Ziele:
1. Beantworte anhand des Textes über Eiweißquellen vom eigenen Hof diese Fragen:
(a) Wie viele Schnitte liefert das Rotklee-Luzerne-Gemenge von Franz Huber?
(b) Wie viel Milch brachte die Zufütterung der Kleesilage bei Hans Steiner je Kuh und Tag zusätzlich?
(c) Wie viel Ackerbohnen konnten auf dem Betrieb von Sepp und Christian Hubert geerntet werden?
2. Gib aus dem Text über Eiweißquellen vom eigenen Hof den Abschnitt von „Der Betrieb von“ bis einschließlich „passenden Futterration gemischt.“ wortgetreu aus.
3. Setze den Text über Eiweißquellen vom eigenen Hof nach seinem letzten Satz fort.

======== Extrahierter Text

Wie kann ich Eiweißquellen vom eigenen Hof erschließen und für die Tierfütterung sinnvoll nutzen? Praktiker in der Ökomodellregion Waginger See- Rupertiwinkel hatten im Vorjahr zu Felderbegehungen eingeladen und zogen bei einem Arbeitsgruppentreffen im Februar ein Resümee aus ihren Erfahrungen.
Franz Huber aus Fridolfing, der den Erfahrungsaustausch für Landwirte aus der Ökomodellregion organisierte, erinnerte an sein Rotklee-Luzerne-Gemenge, angebaut nach Ganzpflanzensilage von Wintergerste, das ihm mit drei bis vier Schnitten sehr gute Erträge liefert und flexibler im Erntezeitpunkt ist als Wiesengras. Es zählt auch als Greening-Fläche.
Hans Steiner aus Taching sammelte Erfahrungen mit dem Anbau von Klee, aus dem er – ebenfalls bei sehr guten Erträgen 2016 - nach der Mahd und dem Anwelken Silageballen presste. Eine Untersuchung bestätigte den hohen Eiweißgehalt seines selbst erzeugten Futtermittels, das ihm während der Zufütterung 2 – 3 l Milchmenge je Kuh und Tag zusätzlich brachte, bei guten Fett- und Eiweißgehalten.
Der Betrieb von Sepp und Christian Hubert aus Kirchanschöring probierte im letzten Jahr Ackerbohnen anstatt des bewährten Hafer-Erbsen-Gemenges aus. Die Bohnen mussten nicht gedüngt oder mit Pflanzenschutzmitteln behandelt werden und zogen deshalb wenig Arbeit nach sich. Der eher schwere Boden lieferte genügend Wasser für die Bohnen, sodass ca. 50 dt/ ha geerntet werden konnten. Nachteilig war ein erhöhtes Vorkommen der Ackerwinde und, anders als beim Gemenge, das fehlende Stroh. Die Bohnen mussten nicht getrocknet werden und wurden mit Weizen und Gerste zu einer passenden Futterration gemischt.

================
======== Vorliegende Daten

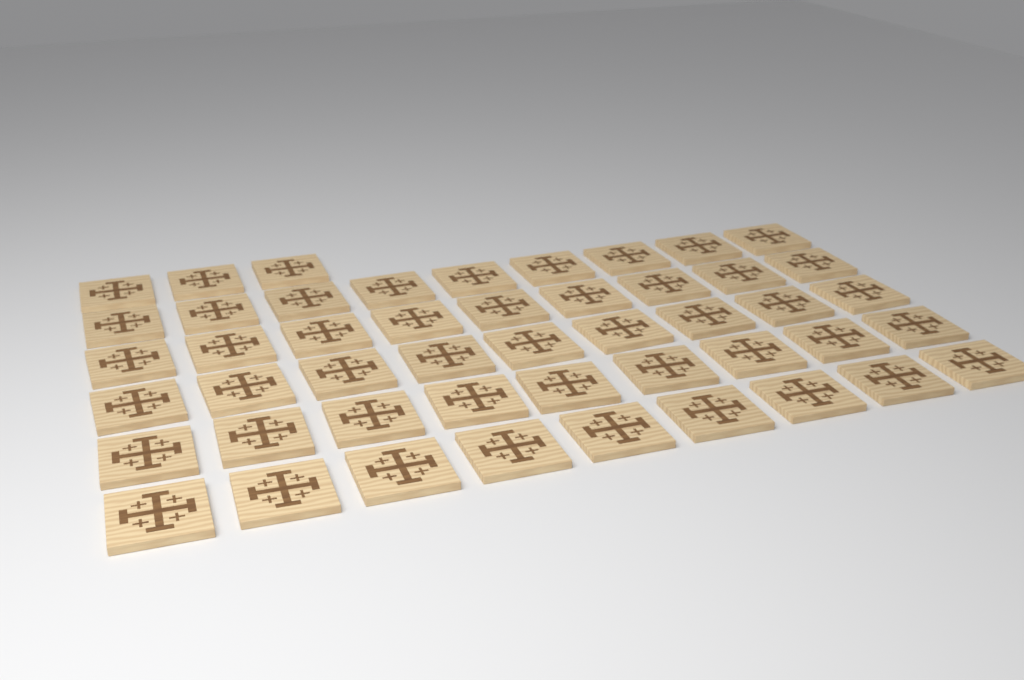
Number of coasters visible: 48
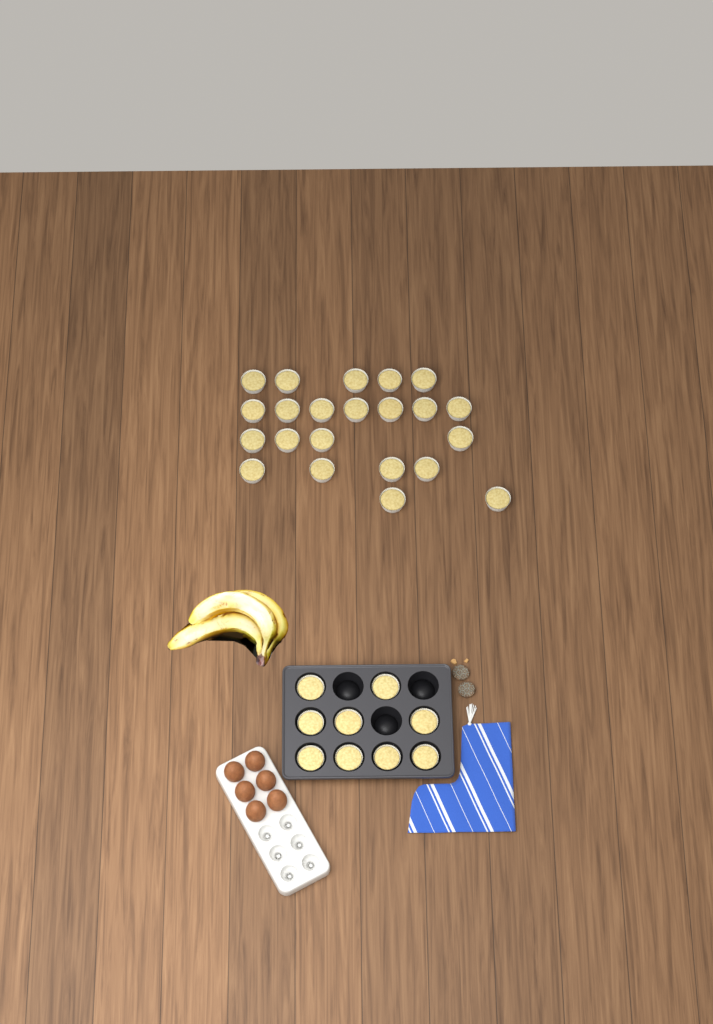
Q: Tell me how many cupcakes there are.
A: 31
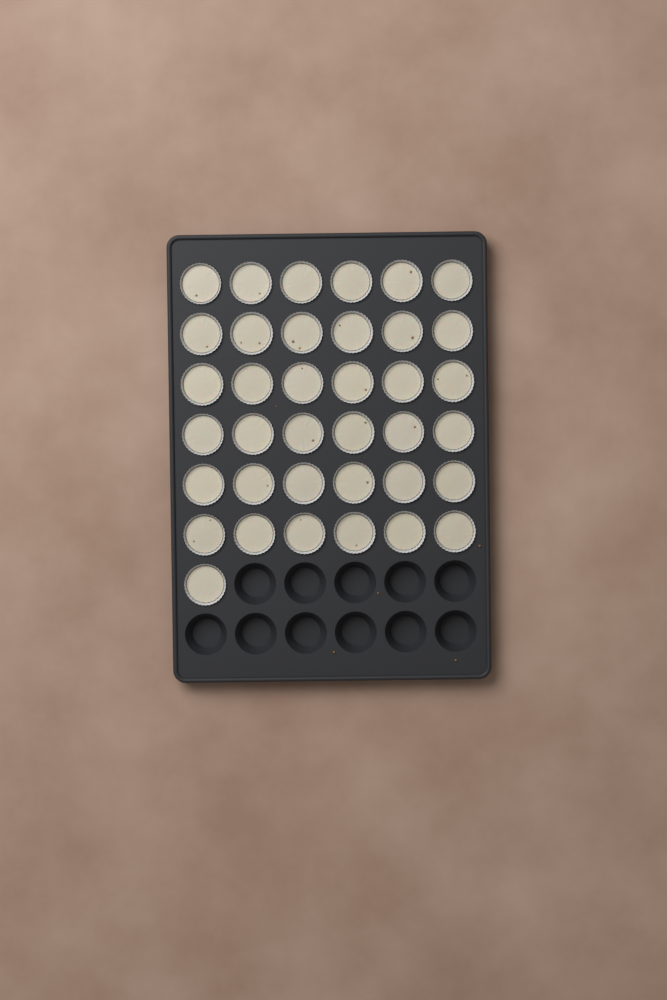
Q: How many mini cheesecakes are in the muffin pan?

================

Gegebene Antworten:
1.
(a) Drei bis vier Schnitte.
(b) 2 – 3 l je Kuh und Tag.
(c) Ca. 50 dt/ha.

2.
Der Betrieb von Sepp und Christian Hubert aus Kirchanschöring probierte im letzten Jahr Ackerbohnen anstatt des bewährten Hafer-Erbsen-Gemenges aus. Die Bohnen mussten nicht gedüngt oder mit Pflanzenschutzmitteln behandelt werden und zogen deshalb wenig Arbeit nach sich. Der eher schwere Boden lieferte genügend Wasser für die Bohnen, sodass ca. 50 dt/ ha geerntet werden konnten. Nachteilig war ein erhöhtes Vorkommen der Ackerwinde und, anders als beim Gemenge, das fehlende Stroh. Die Bohnen mussten nicht getrocknet werden und wurden mit Weizen und Gerste zu einer passenden Futterration gemischt.

3.
Gute Erfahrungen machte Franz Roider aus Kirchanschöring mit seinem Gemenge aus Erbsen (Aussaatmenge 100 kg/ha), Hafer (40 kg/ha) und Gerste (40 kg/ha). Es wurde nicht gedüngt oder behandelt und lieferte einen sehr schönen Ertrag von 50 dt/ha. Die Beimischung von Gerste zum Hafer sorgt im Anbau für eine bessere Standfestigkeit. Beim Hafer sollte eine frühreifende Sorte ausgewählt werden, da die Gerste eher reif wird. Trotzdem musste die Ernte aus dem Gemenge im letzten Jahr nicht getrocknet werden. Franz Roider mischt das Kraftfutter für seine Milchkühe aus Weizen, Gerste, Rapsschrot und dem Gemenge selbst, unter Zusatz von Mineralfutter, und spart sich dadurch den Zukauf von fertigem Kraftfutter. Untersuchungen bestätigen ihm einen vollwertigen Ersatz für ein sehr gutes Milchleistungsfutter, auch wenn der Energiegehalt nicht ganz so hoch liegt wie die Eiweißgehalte. Das Gemenge liefert nebenbei Stroh für die Zumischung im Futtermischwagen.
Auch Mischungen mit Wintertriticale und Erbsen sind möglich, wie Hans Steiner ergänzte.
Franz Huber war erfreut über die positiven Anbauergebnisse der unterschiedlichen Eiweißquellen vom eigenen Hof und ermunterte die anwesenden Landwirte dazu, sich über ihre Erfahrungen auszutauschen, und Neues auszuprobieren.
Veronika Wolf vom Landeskuratorium für tierische Veredelung, das Landwirte beim Thema Fütterung berät, ging in ihrem Vortrag ausführlich auf den Einsatz hofeigener Eiweißquellen in der Fütterung ein, und verglich die Inhaltsstoffe Ackerbohnen und Erbsen mit anderen Hülsenfrüchten (Körnerleguminosen) wie Soja oder Süßlupine.
Fütterungsberaterin Veronika Wolf vom Landeskuratorium für tierische Veredelung
Der größte Teil des Eiweißbedarfs beim Milchvieh kann bei uns über das Grundfutter gedeckt werden, deshalb bleibt Grünfutter von Wiese oder Weide in unserer Region der wichtigste Eiweißlieferant. Im Effizienzvergleich liefert ein Hektar gutes Grünland höhere Eiweißerträge als ein Hektar mit Sojabohnen, sodass der Anbau von Soja flächenknappen Betrieben nicht zu empfehlen ist. Für eine gute Verwertung des Grundfutters muss das Futter nicht nur hohe Nährstoffgehalte aufweisen, sondern vor allem schmackhaft sein, was z.B. durch gute Kleegehalte und gute Silagequalitäten erreicht wird.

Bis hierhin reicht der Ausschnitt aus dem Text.